_Exercise material_.

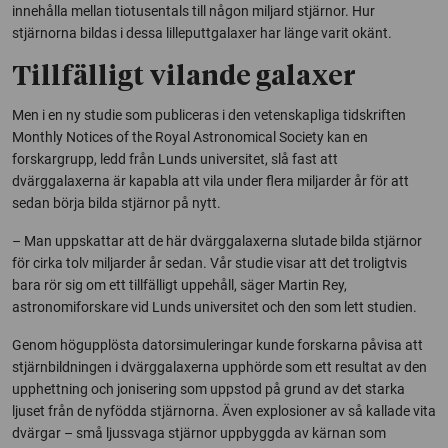
innehålla mellan tiotusentals till någon miljard stjärnor. Hur
stjärnorna bildas i dessa lilleputtgalaxer har länge varit okänt.
Tillfälligt vilande galaxer
Men i en ny studie som publiceras i den vetenskapliga tidskriften
Monthly Notices of the Royal Astronomical Society
kan en
forskargrupp, ledd från Lunds universitet, slå fast att
dvärggalaxerna är kapabla att vila under flera miljarder år för att
sedan börja bilda stjärnor på nytt.
– Man uppskattar att de här dvärggalaxerna slutade bilda stjärnor
för cirka tolv miljarder år sedan. Vår studie visar att det troligtvis
bara rör sig om ett tillfälligt uppehåll, säger Martin Rey,
astronomiforskare vid Lunds universitet och den som lett studien.
Genom högupplösta datorsimuleringar kunde forskarna påvisa att
stjärnbildningen i dvärggalaxerna upphörde som ett resultat av den
upphettning och jonisering som uppstod på grund av det starka
ljuset från de nyfödda stjärnorna. Även explosioner av så kallade vita
dvärgar – små ljussvaga stjärnor uppbyggda av kärnan som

_About this task_.
The result should be an exact copy of the material, containing no pictures.

_Written answer_.
innehålla mellan tiotusentals till någon miljard stjärnor. Hur
stjärnorna bildas i dessa lilleputtgalaxer har länge varit okänt.
Tillfälligt vilande galaxer
Men i en ny studie som publiceras i den vetenskapliga tidskriften
Monthly Notices of the Royal Astronomical Society
kan en
forskargrupp, ledd från Lunds universitet, slå fast att
dvärggalaxerna är kapabla att vila under flera miljarder år för att
sedan börja bilda stjärnor på nytt.
– Man uppskattar att de här dvärggalaxerna slutade bilda stjärnor
för cirka tolv miljarder år sedan. Vår studie visar att det troligtvis
bara rör sig om ett tillfälligt uppehåll, säger Martin Rey,
astronomiforskare vid Lunds universitet och den som lett studien.
Genom högupplösta datorsimuleringar kunde forskarna påvisa att
stjärnbildningen i dvärggalaxerna upphörde som ett resultat av den
upphettning och jonisering som uppstod på grund av det starka
ljuset från de nyfödda stjärnorna. Även explosioner av så kallade vita
dvärgar – små ljussvaga stjärnor uppbyggda av kärnan som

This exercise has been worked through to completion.